Sempre negli anni Ottanta, dall’integrazione tra i moduli ripetitivi della postmodern dance americana e l’approccio espressivo tedesco, nasce la nouvelle vague flamande, rappresentata dapprima da Anne Teresa de Keersmaeker, e, soprattutto negli anni Novanta, da Jan Fabre, Wim Wandekeybus e Alain Platel. Nonostante le differenze, questi coreografi (ma Fabre è anche drammaturgo, performer e artista visivo) condividono un approccio teatrale, dato dalla commistione di generi, e la presentazione di un corpo nuovo, spesso violento e sempre di grande impatto emotivo.
Sul finire del secolo, l’avanguardia artistica francese ha presentato le ricerche più estreme in ambito di danza, proponendo un ritorno alla quotidianità con tutte le sue contraddizioni e, conseguentemente, una "non-danza", già decantata dai maestri elettivi di questa generazione, identificati nelle avanguardie americane degli anni Sessanta.
La danza in Italia
L’Italia, da sempre paladina del balletto, la cui versione innovativa è rappresentata oggi dalla compagnia Aterballetto, attiva dagli anni Settanta, non ha spiccato per produzione e innovazione nella danza contemporanea. Tuttavia, a partire dagli anni Ottanta, dall’insegnamento e dal lavoro con l’americana Carolyn Carlson sono emerse interessanti proposte di giovani coreografi. La Carlson, allieva di Nikolais, ha dato vita a uno stile di danza onirico e soggettivo, che consente alla personalità interpretativa del danzatore di manifestarsi totalmente.
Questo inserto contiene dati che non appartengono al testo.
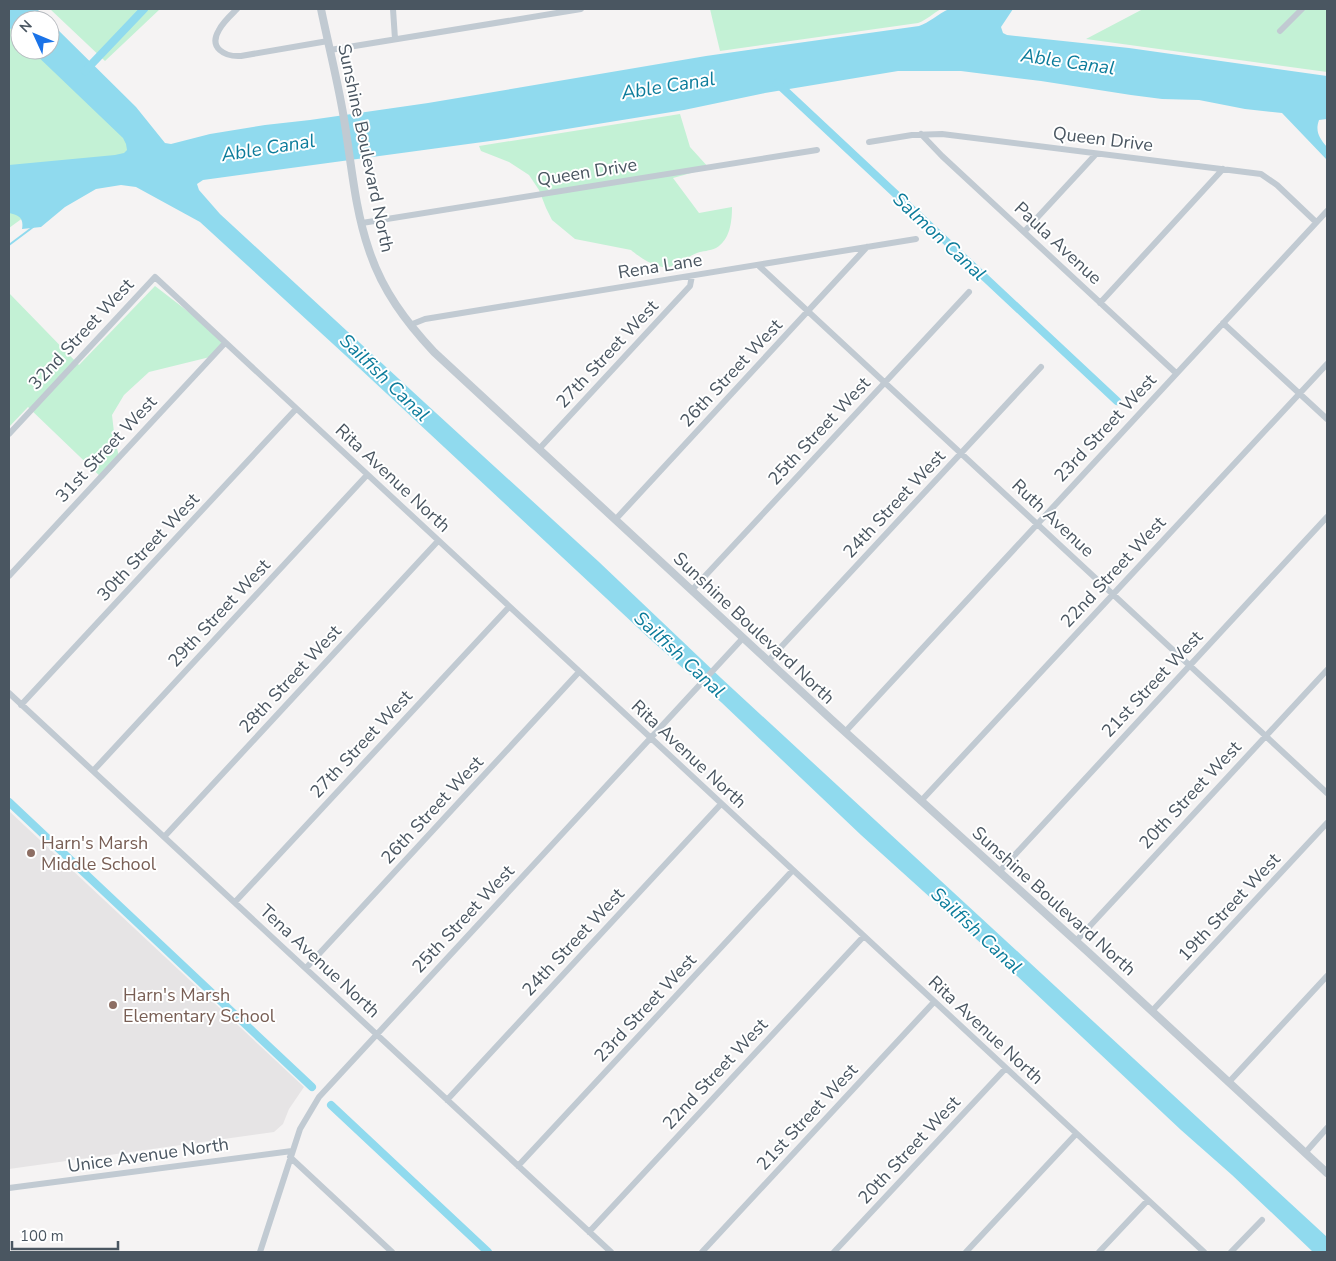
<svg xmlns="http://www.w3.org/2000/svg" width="1336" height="1261" viewBox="0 0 1336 1261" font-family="'Nunito Sans',sans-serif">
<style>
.education{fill:#e6e4e5}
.green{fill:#c3f1d5}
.water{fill:#90daee}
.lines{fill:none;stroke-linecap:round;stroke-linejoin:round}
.stream{stroke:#90daee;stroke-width:2}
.canal{stroke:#90daee;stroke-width:8}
.minor{stroke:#c1cad2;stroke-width:6}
.tertiary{stroke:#c1cad2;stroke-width:8}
.education-dot{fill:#8d6e63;stroke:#fff;stroke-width:2}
.labels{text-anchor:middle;stroke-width:4;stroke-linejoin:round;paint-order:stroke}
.street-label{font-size:18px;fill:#4a5661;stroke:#fff}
.education-label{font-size:18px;fill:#785e54;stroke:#fff;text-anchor:start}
.water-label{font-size:19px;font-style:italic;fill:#0c7c9b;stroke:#fff}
</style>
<rect width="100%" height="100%" fill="#f5f3f3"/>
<!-- education -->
<path class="education" d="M9,811L304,1087L289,1109L283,1124L274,1132L9,1169Z"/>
<!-- green -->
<path class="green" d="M50,9H160L105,61Z
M710,9H941C933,13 927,20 918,23L720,51Z
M1143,9H1327V72L1086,39Z
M9,10L20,21V50H49L153,167L78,178L9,228Z
M680,114L690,147L709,168L673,178L699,213L732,207C732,222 730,240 716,248C710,251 702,251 697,253C689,256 676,266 669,267C657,269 639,257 631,250L575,239L552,220L546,208L539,190L529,175L509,162L481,151L479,146Z
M155,286L216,333L227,344L210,357L149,372L124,395L112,415L115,441L120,460L103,479L28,407L9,427V293L79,365Z"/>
<!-- water -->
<path class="water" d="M9,9H37L48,20H20V39L9,27Z
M949,9H1013L1001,27L1003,33L1007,35L1129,48L1327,76V119L1319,120C1315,131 1319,138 1327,147V160L1282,113L1245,109L1199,100L1162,99L1131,95L1041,81L961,71H898L765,93L684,110L505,139L203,180L197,184L199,190L220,214L424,402L599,562L721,678L1327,1237V1252H1313L1232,1175L1181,1130L1016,975L861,835L722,703L650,639L357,366L200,222L136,187L121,185L96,189L65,207L41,227L22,229C24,218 19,215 9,213V165L115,155L124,153L127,150L126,144L123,138L31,50H50V22L136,107L165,143L171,144L210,134L265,125L310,120L428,103L706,56L919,26C929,23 938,14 949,9Z"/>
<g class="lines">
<!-- stream -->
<path class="stream" d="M9,245L33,227"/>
<!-- canal -->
<path class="canal" d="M85,71L144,9
M777,83L1117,401
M9,802L312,1087
M331,1105L488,1252"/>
<!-- minor -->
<path class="minor" d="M237,9C231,15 223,22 219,30C208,48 225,57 241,56L328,41
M393,9L395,39
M1280,31L1302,9
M330,50L581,9
M921,134L942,156L1176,373
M869,142L912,135L942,134L1261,174L1277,185L1316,222
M362,223L817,150
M1024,232L1096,154
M758,265L1327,793
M1100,303L1223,169
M1223,323L1327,419
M410,325L425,319L916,239
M9,434L155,277L1204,1252
M539,449L690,286L692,276
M615,520L867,247
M9,576L225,343
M692,590L969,292
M768,661L1041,367
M9,693L611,1252
M21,705L296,409
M845,732L1327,211
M93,771L367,475
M921,801L1327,364
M164,837L438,541
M999,872L1327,517
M235,902L509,607
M1076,941L1327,670
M306,968L579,672
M1152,1011L1327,823
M1229,1082L1327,976
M447,1100L721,804
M1305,1153L1327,1128
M290,1157L392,1252
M518,1166L793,870
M9,1188L292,1151
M589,1232L864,936
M260,1252L300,1129L319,1097L743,638
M702,1252L934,1002
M834,1252L1006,1068
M966,1252L1076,1134
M1099,1252L1148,1200
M1231,1252L1262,1220"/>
<!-- tertiary -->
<path class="tertiary" d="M321,9C328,43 337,78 343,113C351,158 354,207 369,250C382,290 406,322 434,352L832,720L1088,952L1327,1173"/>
</g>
<!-- markers -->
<g class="education-dot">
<circle cx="31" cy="853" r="5"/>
<circle cx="113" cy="1005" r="5"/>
</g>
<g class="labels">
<!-- street labels -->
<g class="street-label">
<text transform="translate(1103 139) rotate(7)" y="6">Queen Drive</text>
<text transform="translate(366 148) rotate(78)" y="6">Sunshine Boulevard North</text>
<text transform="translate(587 172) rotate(-9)" y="6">Queen Drive</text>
<text transform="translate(1058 243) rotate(43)" y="6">Paula Avenue</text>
<text transform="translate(660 266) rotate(-9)" y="6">Rena Lane</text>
<text transform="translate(81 334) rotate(-47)" y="6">32nd Street West</text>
<text transform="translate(607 354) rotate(-47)" y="6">27th Street West</text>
<text transform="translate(731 373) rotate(-47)" y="6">26th Street West</text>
<text transform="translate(1105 428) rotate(-47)" y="6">23rd Street West</text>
<text transform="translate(819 431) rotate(-47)" y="6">25th Street West</text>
<text transform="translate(106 449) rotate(-47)" y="6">31st Street West</text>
<text transform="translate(393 478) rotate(43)" y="6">Rita Avenue North</text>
<text transform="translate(894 504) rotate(-47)" y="6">24th Street West</text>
<text transform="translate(1053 518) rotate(43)" y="6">Ruth Avenue</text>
<text transform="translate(148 547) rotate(-47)" y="6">30th Street West</text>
<text transform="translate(1113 572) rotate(-47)" y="6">22nd Street West</text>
<text transform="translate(219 613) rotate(-47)" y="6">29th Street West</text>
<text transform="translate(754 628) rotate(43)" y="6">Sunshine Boulevard North</text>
<text transform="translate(290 679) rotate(-47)" y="6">28th Street West</text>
<text transform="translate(1152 684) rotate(-47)" y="6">21st Street West</text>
<text transform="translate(361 744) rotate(-47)" y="6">27th Street West</text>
<text transform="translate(689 754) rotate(43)" y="6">Rita Avenue North</text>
<text transform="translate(1190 795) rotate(-47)" y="6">20th Street West</text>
<text transform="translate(432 810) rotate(-47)" y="6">26th Street West</text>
<text transform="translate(1054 901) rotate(42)" y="6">Sunshine Boulevard North</text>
<text transform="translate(1229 907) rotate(-47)" y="6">19th Street West</text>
<text transform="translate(463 919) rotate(-47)" y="6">25th Street West</text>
<text transform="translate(573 942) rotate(-47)" y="6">24th Street West</text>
<text transform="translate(320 961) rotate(43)" y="6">Tena Avenue North</text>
<text transform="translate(645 1008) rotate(-47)" y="6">23rd Street West</text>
<text transform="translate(986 1030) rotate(43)" y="6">Rita Avenue North</text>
<text transform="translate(715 1074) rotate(-47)" y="6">22nd Street West</text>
<text transform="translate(807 1117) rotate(-47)" y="6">21st Street West</text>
<text transform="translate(909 1150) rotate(-47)" y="6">20th Street West</text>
<text transform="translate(148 1155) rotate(-8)" y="6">Unice Avenue North</text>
</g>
<!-- education labels -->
<g class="education-label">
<text x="41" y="849">Harn's Marsh<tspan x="41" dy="21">Middle School</tspan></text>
<text x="123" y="1001">Harn's Marsh<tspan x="123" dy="21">Elementary School</tspan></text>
</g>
<!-- water labels -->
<g class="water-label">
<text transform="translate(1068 61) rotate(8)" y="7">Able Canal</text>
<text transform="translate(668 85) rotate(-9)" y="7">Able Canal</text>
<text transform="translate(268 147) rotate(-9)" y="7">Able Canal</text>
<text transform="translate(940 236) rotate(43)" y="7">Salmon Canal</text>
<text transform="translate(385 377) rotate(44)" y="7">Sailfish Canal</text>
<text transform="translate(680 654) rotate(43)" y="7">Sailfish Canal</text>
<text transform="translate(977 930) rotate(43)" y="7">Sailfish Canal</text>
</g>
</g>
<!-- border -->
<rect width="1336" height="1261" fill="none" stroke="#4a5661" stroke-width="20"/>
<!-- north arrow -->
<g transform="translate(35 35) rotate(314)"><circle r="24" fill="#ffffff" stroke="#b7bbc0"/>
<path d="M0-4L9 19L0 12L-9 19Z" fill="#1a73e8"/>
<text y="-8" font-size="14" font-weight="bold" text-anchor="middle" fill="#4a5661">N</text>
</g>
<!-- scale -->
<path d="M12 1241v8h106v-8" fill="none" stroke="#4a5661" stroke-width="2.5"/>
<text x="20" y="1241" font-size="15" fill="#4a5661" stroke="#ffffff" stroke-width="4" paint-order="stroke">100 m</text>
</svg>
Nel 1980, fonda la compagnia Teatro Danza La Fenice a Venezia, mentre nel 1984 i suoi allievi e interpreti si riuniscono in un gruppo autonomo, Sosta Palmizi. Tra questi, le figure che si sono distinte nel panorama italiano, con una danza dall’impronta segnatamente teatrale, sono Raffaella Giordano, Giorgio Rossi, Roberto Castello, Michele Abbondanza, unito da un sodalizio artistico con Antonella Bertoni dal 1995.
Della stessa generazione, Enzo Cosimi e Virgilio Sieni costituiscono due universi coreografici a se stanti, a conferma dell’assenza di una scuola unitaria e dell’eterogeneità di una scena italiana di danza, alimentata esclusivamente dalle singole personalità. La scelta estetica di Cosimi lo avvicina a una performance forte, mirata innanzitutto a scuotere l’osservatore. Sieni è, invece, fra tutti, il più legato a un lavoro tecnico che elabora entro un linguaggio "sillabico" di disarticolazione corporea, messo al servizio sia di spettacoli più tradizionali, sia di un percorso narrativo originale all’interno dei topoi della fiaba, e presentato soprattutto in luoghi di rappresentazione non convenzionali.
Tra le ultime proposte, il gruppo toscano Kinkaleri, attivo dal 1995, è espressione di una tendenza alla commistione tra teatro e danza, anche sulla scia della Performance Art, e di un diniego della specificità tecnica dei corpi danzanti, riconoscibile in realtà come la principale cifra stilistica della danza contemporanea europea di fine secolo.